データ型などのあれこれ
高位合成においてC/C++でのデータ型などがどのような扱いなのかを説明します。
今回は基本的なもののみです。
動作環境
IDE:VitisHLS 2023.1
ソースコード
概要
以下の流れで説明していきます。
- 標準の型
- 高位合成専用の型
- 構造体
標準の型
型 | 通常のC/C++サイズ | 高位合成サイズ |
---|---|---|
bool | 1byte | 1bit |
char | 1byte | 8bit |
unsigned char | 1byte | 8bit |
short | 2byte | 16bit |
unsigned short | 2byte | 16bit |
int | 4byte | 32bit |
unsigned int | 4byte | 32bit |
long | 8byte | 64bit |
unsigned long | 8byte | 64bit |
long long | 8byte | 64bit |
unsigned long long | 8byte | 64bit |
float | 4byte | 32bit |
double | 8byte | 64bit |
※通常のC/C++は64bit環境を想定しています
また、C99から導入されたstdint.h
も使用できます。
floatとdouble以外はこちらを使用した方がいいと思います。

### [提供データ]
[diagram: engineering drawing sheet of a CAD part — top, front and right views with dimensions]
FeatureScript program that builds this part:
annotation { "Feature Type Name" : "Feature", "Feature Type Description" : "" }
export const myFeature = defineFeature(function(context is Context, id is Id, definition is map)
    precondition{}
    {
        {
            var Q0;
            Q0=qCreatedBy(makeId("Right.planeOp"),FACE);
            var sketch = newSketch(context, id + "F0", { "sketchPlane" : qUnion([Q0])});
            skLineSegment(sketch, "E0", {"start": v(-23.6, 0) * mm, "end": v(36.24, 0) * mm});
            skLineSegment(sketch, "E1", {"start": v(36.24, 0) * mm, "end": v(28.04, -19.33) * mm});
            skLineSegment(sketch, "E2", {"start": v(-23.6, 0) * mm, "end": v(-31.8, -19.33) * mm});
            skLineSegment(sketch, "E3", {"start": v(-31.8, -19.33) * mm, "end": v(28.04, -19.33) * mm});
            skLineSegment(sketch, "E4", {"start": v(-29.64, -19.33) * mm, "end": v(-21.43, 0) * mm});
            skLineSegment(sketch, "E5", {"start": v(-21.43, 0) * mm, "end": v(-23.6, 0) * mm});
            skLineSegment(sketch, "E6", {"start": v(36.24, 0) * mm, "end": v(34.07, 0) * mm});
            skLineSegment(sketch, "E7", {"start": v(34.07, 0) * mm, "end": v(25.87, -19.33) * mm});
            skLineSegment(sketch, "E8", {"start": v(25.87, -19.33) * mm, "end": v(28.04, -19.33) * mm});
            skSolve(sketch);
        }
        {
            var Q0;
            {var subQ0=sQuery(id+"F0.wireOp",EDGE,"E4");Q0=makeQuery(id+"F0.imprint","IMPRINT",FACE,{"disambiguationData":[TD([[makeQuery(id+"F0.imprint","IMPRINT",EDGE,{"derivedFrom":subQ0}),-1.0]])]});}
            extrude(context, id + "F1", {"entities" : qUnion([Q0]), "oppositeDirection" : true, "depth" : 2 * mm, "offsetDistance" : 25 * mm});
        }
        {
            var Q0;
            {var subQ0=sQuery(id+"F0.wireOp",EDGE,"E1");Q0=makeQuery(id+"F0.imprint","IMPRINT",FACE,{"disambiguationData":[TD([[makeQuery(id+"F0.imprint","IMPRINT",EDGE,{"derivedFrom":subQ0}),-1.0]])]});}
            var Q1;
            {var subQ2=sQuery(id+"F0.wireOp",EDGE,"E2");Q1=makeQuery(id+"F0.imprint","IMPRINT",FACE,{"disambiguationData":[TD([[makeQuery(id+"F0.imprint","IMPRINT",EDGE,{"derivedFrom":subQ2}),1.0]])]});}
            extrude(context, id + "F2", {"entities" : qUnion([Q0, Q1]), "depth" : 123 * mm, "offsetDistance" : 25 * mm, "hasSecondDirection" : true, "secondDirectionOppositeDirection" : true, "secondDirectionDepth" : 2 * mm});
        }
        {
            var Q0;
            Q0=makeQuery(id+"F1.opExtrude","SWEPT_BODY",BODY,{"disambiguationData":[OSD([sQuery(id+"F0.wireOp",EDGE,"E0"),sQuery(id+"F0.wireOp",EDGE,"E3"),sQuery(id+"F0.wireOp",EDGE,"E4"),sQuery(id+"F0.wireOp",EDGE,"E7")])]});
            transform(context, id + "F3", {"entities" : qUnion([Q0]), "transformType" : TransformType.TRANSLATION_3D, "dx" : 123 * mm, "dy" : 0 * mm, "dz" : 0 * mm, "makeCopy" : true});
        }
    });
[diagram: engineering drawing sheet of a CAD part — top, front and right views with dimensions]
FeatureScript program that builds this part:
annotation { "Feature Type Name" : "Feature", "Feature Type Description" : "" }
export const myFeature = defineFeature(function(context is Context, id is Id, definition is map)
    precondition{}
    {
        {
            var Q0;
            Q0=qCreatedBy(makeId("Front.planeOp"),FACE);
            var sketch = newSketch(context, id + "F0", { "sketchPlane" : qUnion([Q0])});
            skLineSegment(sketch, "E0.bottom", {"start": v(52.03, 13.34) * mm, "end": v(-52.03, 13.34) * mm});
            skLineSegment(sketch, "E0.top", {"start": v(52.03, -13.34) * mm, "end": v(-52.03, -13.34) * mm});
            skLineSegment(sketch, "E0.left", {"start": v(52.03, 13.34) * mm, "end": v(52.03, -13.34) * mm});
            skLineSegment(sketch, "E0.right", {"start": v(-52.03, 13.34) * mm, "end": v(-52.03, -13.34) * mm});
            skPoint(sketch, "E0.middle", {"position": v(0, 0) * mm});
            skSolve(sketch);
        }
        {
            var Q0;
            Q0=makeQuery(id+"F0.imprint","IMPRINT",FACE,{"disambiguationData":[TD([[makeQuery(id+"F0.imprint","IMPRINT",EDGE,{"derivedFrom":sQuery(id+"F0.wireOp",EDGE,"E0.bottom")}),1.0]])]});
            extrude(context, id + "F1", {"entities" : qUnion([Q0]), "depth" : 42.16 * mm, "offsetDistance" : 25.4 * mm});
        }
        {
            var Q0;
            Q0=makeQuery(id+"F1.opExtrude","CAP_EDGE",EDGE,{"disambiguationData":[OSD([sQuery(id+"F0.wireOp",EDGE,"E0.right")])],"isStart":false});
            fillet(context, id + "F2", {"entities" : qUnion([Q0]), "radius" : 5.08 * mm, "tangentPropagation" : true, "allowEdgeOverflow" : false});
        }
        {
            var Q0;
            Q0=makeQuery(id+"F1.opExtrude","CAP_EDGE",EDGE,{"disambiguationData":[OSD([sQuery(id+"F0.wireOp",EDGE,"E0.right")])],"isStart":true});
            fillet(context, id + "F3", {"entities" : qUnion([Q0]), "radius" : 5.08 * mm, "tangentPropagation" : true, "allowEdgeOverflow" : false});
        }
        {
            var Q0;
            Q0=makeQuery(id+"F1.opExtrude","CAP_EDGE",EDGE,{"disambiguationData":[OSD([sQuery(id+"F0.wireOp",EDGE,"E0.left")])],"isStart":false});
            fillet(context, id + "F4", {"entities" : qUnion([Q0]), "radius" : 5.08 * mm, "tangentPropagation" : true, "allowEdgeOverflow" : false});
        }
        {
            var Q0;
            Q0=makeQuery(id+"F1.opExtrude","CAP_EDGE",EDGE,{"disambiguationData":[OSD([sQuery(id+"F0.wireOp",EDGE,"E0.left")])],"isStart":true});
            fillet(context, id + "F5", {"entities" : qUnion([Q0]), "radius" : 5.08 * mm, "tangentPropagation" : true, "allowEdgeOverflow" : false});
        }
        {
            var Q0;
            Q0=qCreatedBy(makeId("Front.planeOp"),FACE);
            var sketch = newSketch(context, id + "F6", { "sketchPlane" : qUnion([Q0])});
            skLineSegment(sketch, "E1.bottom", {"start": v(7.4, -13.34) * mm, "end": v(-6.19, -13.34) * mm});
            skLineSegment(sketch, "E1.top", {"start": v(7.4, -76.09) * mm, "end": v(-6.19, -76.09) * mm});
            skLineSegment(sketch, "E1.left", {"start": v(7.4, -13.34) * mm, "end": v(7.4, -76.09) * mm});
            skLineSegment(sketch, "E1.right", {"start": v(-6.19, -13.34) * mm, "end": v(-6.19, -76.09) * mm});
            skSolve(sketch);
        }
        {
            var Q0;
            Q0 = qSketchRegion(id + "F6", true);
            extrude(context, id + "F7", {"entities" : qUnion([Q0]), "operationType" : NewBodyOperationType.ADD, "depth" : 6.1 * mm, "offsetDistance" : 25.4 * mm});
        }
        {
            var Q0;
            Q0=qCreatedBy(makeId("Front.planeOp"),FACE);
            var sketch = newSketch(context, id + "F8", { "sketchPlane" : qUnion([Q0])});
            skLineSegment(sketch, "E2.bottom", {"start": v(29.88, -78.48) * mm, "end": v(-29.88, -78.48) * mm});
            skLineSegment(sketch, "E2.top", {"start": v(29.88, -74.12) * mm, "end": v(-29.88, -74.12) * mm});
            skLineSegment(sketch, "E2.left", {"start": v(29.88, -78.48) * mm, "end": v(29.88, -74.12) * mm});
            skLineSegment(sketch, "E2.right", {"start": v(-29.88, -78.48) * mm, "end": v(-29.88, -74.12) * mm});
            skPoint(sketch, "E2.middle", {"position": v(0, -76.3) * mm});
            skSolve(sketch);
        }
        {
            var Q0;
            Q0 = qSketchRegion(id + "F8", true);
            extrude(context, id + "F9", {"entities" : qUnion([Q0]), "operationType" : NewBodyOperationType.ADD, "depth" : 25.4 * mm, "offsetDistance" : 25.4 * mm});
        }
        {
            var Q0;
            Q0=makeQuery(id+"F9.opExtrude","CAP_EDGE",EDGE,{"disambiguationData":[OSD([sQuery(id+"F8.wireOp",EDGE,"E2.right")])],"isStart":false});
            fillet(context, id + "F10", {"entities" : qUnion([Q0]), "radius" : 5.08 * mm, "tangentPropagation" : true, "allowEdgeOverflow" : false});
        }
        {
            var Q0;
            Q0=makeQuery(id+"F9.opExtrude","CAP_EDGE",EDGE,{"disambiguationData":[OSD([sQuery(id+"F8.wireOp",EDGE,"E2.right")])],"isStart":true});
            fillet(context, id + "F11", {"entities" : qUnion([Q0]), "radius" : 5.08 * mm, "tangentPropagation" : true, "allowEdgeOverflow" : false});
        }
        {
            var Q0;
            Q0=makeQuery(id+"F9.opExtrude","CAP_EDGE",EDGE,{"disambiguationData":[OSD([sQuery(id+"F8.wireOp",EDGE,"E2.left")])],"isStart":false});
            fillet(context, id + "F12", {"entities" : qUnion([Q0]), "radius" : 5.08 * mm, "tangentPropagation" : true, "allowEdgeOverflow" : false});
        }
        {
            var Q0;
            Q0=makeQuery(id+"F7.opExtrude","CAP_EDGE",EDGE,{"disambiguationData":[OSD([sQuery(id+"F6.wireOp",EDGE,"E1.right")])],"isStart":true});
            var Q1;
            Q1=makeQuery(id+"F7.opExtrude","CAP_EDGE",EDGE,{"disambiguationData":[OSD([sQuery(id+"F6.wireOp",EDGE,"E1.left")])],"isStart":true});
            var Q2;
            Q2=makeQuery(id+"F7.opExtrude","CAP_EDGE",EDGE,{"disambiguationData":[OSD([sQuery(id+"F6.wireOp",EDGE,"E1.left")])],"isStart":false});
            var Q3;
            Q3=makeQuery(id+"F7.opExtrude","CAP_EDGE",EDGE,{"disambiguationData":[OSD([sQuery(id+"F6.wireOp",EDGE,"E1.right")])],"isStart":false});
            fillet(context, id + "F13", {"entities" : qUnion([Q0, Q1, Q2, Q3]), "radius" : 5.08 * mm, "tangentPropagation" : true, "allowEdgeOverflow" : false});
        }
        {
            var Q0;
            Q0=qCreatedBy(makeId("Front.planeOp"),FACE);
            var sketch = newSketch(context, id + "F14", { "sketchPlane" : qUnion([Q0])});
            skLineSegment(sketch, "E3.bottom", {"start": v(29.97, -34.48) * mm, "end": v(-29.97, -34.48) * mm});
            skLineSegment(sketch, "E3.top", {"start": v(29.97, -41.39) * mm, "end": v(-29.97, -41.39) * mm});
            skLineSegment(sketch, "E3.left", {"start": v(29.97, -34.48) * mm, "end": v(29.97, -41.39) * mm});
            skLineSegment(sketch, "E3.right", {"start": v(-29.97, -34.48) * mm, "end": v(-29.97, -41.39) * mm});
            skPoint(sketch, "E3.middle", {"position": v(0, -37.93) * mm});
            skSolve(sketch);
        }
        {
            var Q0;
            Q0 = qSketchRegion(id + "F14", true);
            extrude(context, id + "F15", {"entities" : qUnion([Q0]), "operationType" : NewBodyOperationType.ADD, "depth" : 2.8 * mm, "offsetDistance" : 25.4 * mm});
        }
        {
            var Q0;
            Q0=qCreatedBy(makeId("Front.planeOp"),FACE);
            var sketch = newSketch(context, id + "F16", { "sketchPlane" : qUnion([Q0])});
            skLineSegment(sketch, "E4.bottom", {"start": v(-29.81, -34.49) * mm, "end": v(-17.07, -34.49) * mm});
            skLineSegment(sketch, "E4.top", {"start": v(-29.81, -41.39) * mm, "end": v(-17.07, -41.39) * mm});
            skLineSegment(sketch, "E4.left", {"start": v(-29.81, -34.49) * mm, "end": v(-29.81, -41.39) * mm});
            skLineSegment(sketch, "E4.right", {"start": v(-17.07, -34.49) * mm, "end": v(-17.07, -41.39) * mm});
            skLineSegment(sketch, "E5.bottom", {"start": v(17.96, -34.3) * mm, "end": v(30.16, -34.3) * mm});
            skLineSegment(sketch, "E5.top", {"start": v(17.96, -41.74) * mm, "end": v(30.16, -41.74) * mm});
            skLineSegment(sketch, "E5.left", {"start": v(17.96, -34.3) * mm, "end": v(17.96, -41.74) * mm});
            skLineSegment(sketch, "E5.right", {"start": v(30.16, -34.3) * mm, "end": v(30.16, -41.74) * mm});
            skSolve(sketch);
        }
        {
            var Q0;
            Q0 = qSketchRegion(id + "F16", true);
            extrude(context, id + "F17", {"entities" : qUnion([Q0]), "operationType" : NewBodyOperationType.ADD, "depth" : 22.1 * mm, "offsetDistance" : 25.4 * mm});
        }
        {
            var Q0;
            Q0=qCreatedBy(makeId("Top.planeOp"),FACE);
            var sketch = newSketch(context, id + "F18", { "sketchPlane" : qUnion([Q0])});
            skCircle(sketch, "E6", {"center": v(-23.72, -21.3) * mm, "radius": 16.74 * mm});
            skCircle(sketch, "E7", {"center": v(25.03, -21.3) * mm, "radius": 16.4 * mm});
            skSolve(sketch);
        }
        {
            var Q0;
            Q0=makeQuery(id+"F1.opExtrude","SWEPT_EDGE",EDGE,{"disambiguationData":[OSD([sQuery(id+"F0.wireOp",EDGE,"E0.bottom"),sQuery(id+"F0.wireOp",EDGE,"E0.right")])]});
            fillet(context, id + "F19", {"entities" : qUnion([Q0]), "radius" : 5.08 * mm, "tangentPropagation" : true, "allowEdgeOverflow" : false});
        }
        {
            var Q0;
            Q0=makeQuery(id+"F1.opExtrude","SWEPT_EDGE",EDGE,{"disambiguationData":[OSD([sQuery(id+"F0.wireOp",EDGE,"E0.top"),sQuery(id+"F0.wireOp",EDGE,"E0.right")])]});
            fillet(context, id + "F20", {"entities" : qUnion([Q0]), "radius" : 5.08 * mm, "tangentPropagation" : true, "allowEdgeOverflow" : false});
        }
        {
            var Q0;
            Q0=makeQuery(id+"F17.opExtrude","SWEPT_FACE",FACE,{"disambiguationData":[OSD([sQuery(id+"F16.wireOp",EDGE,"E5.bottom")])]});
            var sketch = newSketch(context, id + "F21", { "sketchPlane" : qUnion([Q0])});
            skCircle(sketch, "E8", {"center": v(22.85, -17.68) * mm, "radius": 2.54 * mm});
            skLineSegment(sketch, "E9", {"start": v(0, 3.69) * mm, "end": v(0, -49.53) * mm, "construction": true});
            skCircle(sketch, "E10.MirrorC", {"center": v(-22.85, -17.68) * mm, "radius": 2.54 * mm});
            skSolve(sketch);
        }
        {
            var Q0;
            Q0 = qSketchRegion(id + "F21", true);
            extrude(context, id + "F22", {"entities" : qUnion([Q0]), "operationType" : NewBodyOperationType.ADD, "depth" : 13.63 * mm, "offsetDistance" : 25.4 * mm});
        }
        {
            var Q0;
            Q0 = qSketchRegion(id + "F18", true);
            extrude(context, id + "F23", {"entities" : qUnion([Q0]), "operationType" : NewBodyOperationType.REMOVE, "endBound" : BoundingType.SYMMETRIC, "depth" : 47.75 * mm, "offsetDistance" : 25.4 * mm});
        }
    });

### [課題の目的]
高位合成のデータ型を説明した抜粋本文では、boolは高位合成で何ビットとして扱われますか？ 回答には抜粋本文だけを使ってください。

### [課題の出力]
1bitです。